In ALS, TDP-43 protein can form clumps outside the cell’s nucleus
Though the causes of ALS aren’t fully understood, abnormalities in TDP-43 are a molecular hallmark of most cases of the disease. TDP-43 normally is present in the nucleus (the cellular compartment that houses DNA), but in ALS and some other neurological diseases, the protein instead forms clumps outside the nucleus.
When TDP-43 forms these clumps, it cannot perform its normal functions. The protein is known to interact with RNA, a molecule made as a temporary intermediate when DNA is “read” to make proteins. However, this new study suggests TDP-43 also alters the shape of DNA, and interferes with molecular modifications to DNA molecules (known as epigenetics).
“Most studies of TDP-43’s function focus on it as an RNA-binding protein. But our analysis really captures how it is playing a genome-wide and epigenetic role, which is not fully appreciated,” Bing Yao, PhD, a co-author of the study and professor at Emory University in Atlanta, said in a university news story.
For these experiments, the scientists used a nerve cell line engineered to produce lower-than-normal amounts of TDP-43. This model “closely corresponds to the neuronal populations exhibiting TDP-43 partial loss of function due to age-dependent pathological sequestration in ALS,” the researchers said.

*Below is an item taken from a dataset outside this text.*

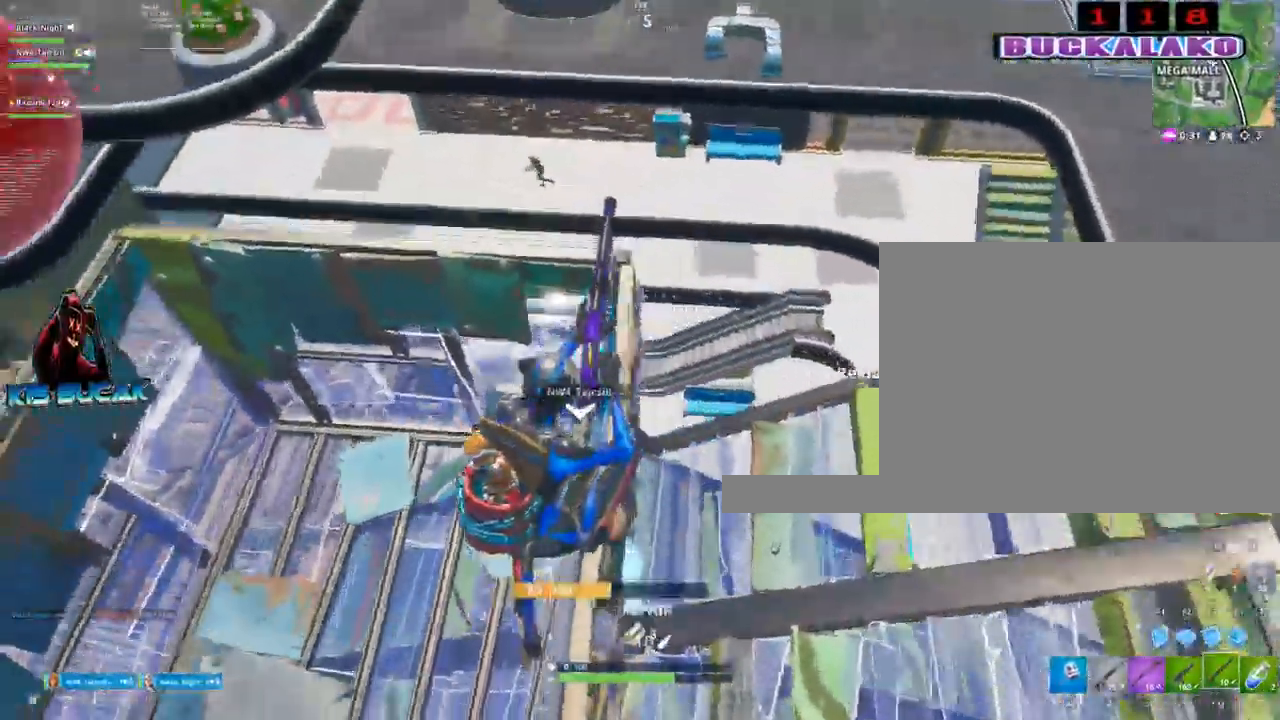
{"keys": ["d"], "mouse": [], "events": [[317, "w", "down"], [500, "w", "up"]]}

DNA has a double-helix shape, with two strands spiraling around each other. When a gene is “read,” the two strands of the DNA helix “unzip” to form an opening, and an RNA molecule starts to be put together in the opening. This structure of unzipped DNA and RNA is called an R-loop.
TDP-43-deficient nerve cells can lead to changes in gene expression
Through a battery of molecular tests, the researchers determined TDP-43-deficient nerve cells show widespread dysregulation in where R-loops are located within the genome. The abnormalities in R-loops were closely associated with epigenetic changes, as well as alterations in gene expression (how much certain genes were “turned on or off”), affecting many genes known to be important for nerve cells to maintain their health.
The R-loop abnormalities were also associated with increased activation of transposable elements, which are sections of DNA that are able to jump around to different spots in the genome. Transposable elements aren’t normally active in healthy adult cells. When activated, they can lead to major genetic disruption.
Collectively, these data “provide a common mechanism underlying genome-wide DNA modification dysregulation in several neurodegenerative disorders” in which TDP-43 is not working properly, the researchers wrote. The team noted a need for more studies to work out the detailed molecular mechanisms of exactly how TDP-43 affects R-loops and related genetic elements.
The scientists also think other proteins that can bind to RNA might similarly affect R-loops, which may be a promising area for future studies to explore.
“Our findings suggest that besides TDP-43, other RNA-binding proteins could have this kind of genome-wide role,” Yao said.